I just got a message about a product that as they used to say in the commercials “kills all known germs” – which appeared on Dragons’ Den.
I hardly ever watch Dragons’ Den to be honest for two reasons, though it’s nowhere near as moronic as Sugarbaby and The Apprentice.
Half the people who have ideas remind me of the constant, wearisome procession of clients I’ve had over the years who were convinced they had the greatest thing since sliced bread on no available evidence except blind conceit. That is one.
Also there’s a dreadful carping bottle blonde I’ve never seen invest in anything. She looks to me like the token woman stuck in there for reasons of political correctness, in which case you’d think they might have found someone reasonably pleasant. To be honest I wonder if she’s ever really made any big money, but there you are. That is two.
But back to swine flu. The message I got said “PROVEN TO KILL SWINE FLU.
Along with MRSA, C-DIF, E-COLI, Salmonella, Listeria, Avian Flu, Athletes foot and all kinds of other infections”

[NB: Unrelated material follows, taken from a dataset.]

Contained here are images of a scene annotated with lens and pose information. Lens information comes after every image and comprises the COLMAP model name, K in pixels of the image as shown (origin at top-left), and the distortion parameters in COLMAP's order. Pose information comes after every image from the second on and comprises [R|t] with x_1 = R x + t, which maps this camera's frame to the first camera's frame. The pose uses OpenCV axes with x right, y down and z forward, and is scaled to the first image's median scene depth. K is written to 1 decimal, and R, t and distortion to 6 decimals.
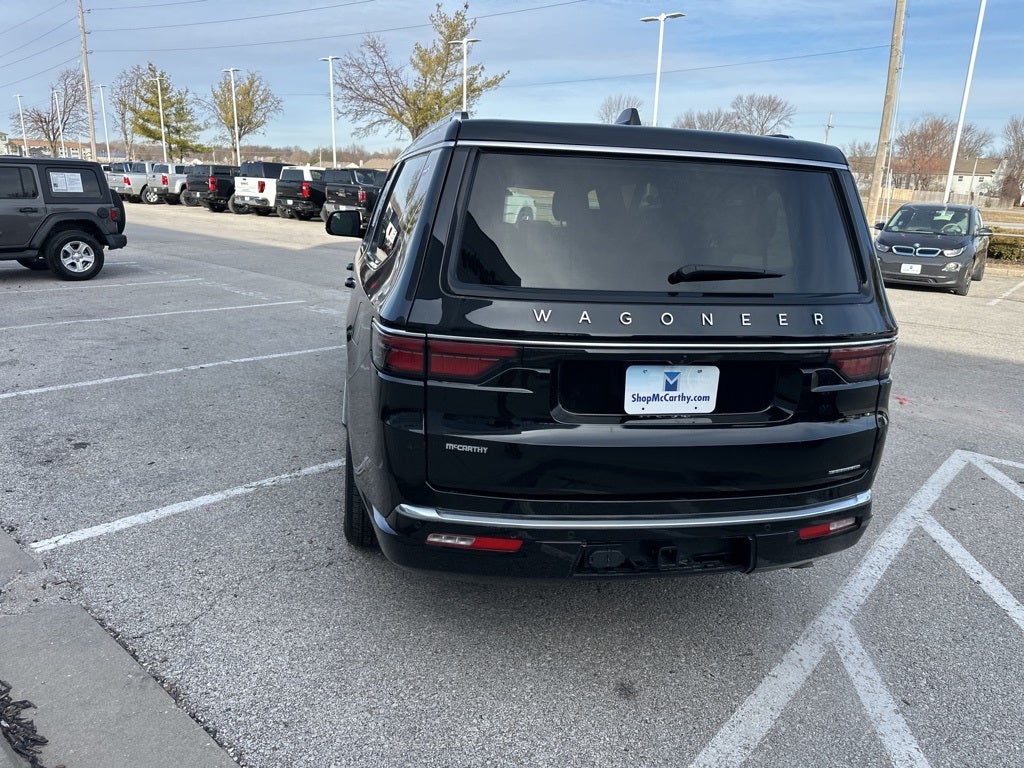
lens RADIAL K [[715.2, 0, 510.1], [0, 715.2, 378.2], [0, 0, 1]] dist [0.043534, -0.048825]
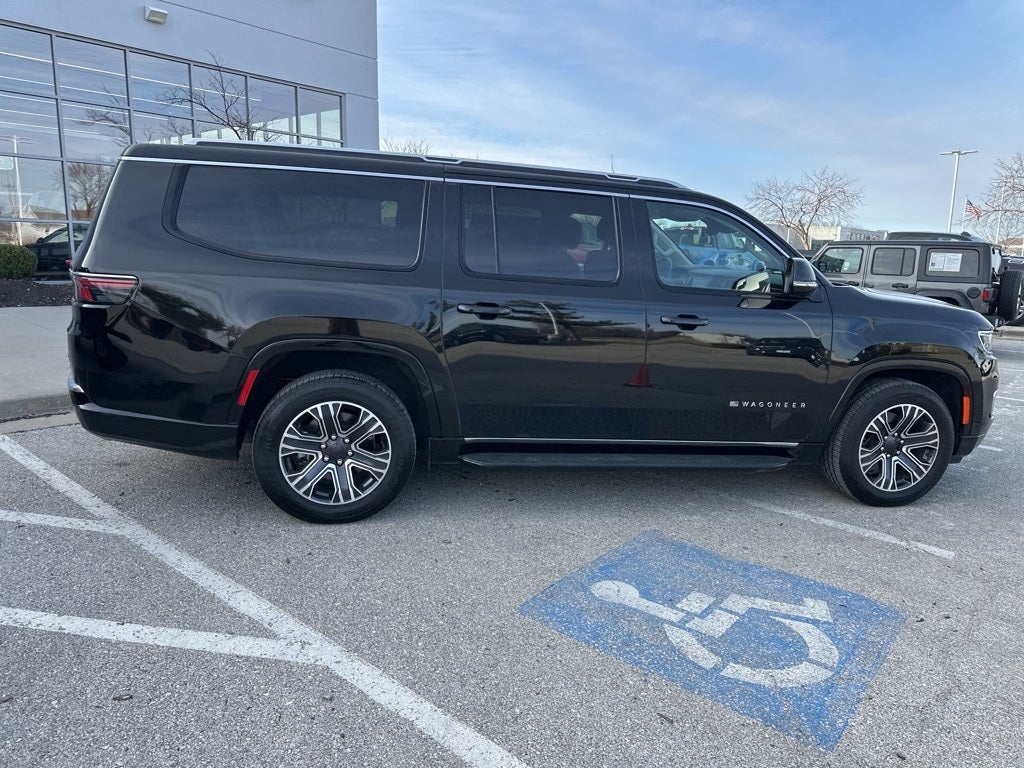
lens RADIAL K [[715.2, 0, 508.0], [0, 715.2, 379.0], [0, 0, 1]] dist [0.043534, -0.048825]
pose [[0.017280, 0.141040, -0.989853, 2.110873], [-0.292469, 0.947413, 0.129888, -0.310372], [0.956119, 0.287257, 0.057621, 1.918889]]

I have already said I hope half the members of the House of Commons get it, starting with Bloato and “Dave” the PR man and all round phony, but see little evidence that any of the buggers would die as a result. No self-respecting disease your go anywhere near them: they are inherently more malign than any flu could be.
But this great panic epitomises the kind of thing we get regularly. Remember the time all the world’s computers were going to crash? Even the current economic slump is grossly overdone. If your output went down by 5% would it be the end of the world?
It all stems from the biggest problem in the world: crass ignorance.